Martin v Mackay City Council [2001] QSC 433
[2001] QSC 433
At a glance
Source factsCourt
Supreme Court of Queensland
Decision date
2001-11-14
Before
Dutney J
Catchwords
- PERSONAL INJURY - NEGLIGENCE - Whether back injury was caused by a faulty mower seat or weight lifting - The extent to which mower seat responsible for plaintiff's injury.
Source
Original judgment source is linked above.
Catchwords
Judgment (82 paragraphs)
[1] Dutney J. Mr Martin, the plaintiff, was apparently very fit. He was, or had been, a body builder and a competitive one. This case concerns the seat on an Iseki front deck mower. The relevance and connection between these seemingly unconnected statements will ultimately become clear.

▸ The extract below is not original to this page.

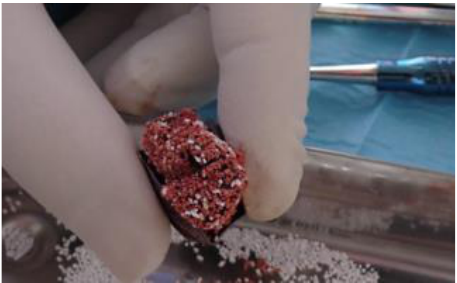
Figure 6. Barrier filled with clot and beta tricalcium phosphate. The barrier was fixed with appropriate screws.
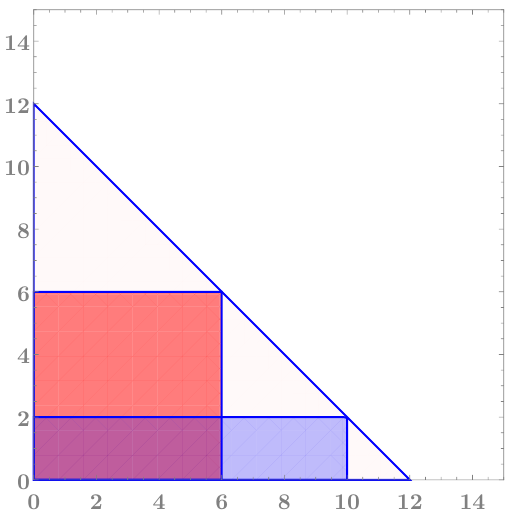
Figure 2 . ( h 0 ; (cid:22) h 0 ) plane: asymptotically, the rectangular region (blue shaded) contains exponen- tially less number of operators compared to square region (red shaded). They are contained within the rightangled triangle, created by h 0 axis, (cid:22) h 0 axis and h 0 + (cid:22) h 0 = (cid:1) line. Here (cid:1) = 12.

[2] In July 1996, Mr Martin commenced work for the Mackay City Council ("the council") as a casual labourer. Mr Martin's position became permanent on 12 August 1996 when he became an assistant operator at the Mt Bassett Sewerage Treatment Plant. Not surprisingly, he passed a medical to achieve permanent status. Two months later Mr Martin applied for and received an internal transfer to the position of Labourer Grade 3 (Plant Operator) with the Parks and Gardens department. This took effect from 1 October, 1996. At Parks and Gardens Mr Martin worked initially on a gang - brush cutting and erecting park and playground equipment. A short time later the plaintiff was designated to perform mowing duties and supplied with a Ford front deck mower.